§ **DESCRIPTION OF THE TASK**: Count the lines in the records below that contain the string "name". Reply with the number alone.

○ ○ ○ ○ ○

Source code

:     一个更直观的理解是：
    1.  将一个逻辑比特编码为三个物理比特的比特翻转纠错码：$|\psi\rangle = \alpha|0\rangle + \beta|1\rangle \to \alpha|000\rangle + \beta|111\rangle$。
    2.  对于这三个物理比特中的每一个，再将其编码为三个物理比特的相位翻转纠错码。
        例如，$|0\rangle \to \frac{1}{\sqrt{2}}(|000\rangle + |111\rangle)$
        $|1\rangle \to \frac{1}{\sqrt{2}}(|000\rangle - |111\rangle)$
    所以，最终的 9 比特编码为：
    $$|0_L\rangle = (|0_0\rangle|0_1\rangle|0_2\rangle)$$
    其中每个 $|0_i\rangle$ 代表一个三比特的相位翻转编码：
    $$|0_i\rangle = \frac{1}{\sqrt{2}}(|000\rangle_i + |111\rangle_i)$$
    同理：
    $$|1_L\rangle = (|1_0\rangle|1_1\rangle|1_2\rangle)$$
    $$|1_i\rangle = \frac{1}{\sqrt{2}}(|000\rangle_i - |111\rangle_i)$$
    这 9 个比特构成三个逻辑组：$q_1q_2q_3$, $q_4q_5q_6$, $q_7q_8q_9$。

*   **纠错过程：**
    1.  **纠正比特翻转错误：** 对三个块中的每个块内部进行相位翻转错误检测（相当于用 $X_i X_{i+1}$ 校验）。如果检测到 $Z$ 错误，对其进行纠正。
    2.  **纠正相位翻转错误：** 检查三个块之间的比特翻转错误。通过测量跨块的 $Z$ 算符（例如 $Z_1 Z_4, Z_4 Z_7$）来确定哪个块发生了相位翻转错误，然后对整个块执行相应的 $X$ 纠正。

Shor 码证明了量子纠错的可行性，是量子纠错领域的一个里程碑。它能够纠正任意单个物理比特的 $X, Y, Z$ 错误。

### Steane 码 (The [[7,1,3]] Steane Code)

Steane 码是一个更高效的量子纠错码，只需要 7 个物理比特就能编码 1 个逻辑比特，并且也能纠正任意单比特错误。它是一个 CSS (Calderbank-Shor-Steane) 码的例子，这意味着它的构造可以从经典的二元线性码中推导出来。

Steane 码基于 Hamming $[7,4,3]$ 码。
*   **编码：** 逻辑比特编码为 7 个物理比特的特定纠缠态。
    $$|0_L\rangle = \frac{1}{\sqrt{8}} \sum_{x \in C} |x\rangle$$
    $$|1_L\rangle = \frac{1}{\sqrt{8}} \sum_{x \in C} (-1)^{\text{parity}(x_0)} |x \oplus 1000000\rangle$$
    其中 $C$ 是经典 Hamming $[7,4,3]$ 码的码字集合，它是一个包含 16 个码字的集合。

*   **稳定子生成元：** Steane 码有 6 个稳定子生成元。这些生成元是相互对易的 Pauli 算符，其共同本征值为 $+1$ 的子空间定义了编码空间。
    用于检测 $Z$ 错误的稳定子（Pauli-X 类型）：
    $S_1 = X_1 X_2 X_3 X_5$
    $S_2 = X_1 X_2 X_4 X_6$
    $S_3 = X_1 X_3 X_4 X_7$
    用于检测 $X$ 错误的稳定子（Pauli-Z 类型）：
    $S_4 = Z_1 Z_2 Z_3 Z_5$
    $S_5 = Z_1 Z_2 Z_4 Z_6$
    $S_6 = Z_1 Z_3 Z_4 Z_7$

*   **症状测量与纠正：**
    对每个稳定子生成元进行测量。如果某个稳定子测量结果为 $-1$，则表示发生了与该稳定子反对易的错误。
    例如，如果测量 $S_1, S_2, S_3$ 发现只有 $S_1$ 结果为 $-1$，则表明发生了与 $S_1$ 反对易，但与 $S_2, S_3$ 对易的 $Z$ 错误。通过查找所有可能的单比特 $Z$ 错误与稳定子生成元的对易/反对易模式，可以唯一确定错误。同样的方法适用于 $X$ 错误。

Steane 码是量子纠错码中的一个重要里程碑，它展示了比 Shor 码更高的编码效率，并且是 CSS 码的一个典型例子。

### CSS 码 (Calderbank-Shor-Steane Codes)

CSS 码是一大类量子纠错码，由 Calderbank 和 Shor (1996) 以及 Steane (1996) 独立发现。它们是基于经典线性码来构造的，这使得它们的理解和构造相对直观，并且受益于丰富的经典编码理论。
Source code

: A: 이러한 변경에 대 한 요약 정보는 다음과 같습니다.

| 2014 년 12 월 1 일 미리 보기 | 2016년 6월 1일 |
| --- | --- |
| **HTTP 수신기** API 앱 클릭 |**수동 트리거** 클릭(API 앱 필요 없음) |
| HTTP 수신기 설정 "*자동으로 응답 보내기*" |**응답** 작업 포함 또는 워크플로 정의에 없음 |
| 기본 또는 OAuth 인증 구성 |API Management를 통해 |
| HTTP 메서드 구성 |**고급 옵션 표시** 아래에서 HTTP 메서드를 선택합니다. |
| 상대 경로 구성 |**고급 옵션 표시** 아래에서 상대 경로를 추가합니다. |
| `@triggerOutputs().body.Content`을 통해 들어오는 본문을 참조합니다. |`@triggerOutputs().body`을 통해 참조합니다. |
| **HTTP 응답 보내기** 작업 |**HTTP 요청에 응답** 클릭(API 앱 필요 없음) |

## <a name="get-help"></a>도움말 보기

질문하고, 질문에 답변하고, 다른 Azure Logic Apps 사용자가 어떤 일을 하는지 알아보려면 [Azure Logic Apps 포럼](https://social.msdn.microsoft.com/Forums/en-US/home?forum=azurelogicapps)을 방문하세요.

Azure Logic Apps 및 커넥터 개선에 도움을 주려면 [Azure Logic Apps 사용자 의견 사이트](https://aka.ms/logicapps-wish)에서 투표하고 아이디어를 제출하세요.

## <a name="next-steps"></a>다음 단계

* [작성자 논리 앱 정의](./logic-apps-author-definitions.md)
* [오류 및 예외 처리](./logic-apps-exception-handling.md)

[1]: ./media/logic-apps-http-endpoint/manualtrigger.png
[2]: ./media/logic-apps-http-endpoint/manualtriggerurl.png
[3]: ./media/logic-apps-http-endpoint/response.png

○ ○ ○ ○ ○

§ **TASK RESULT**: 2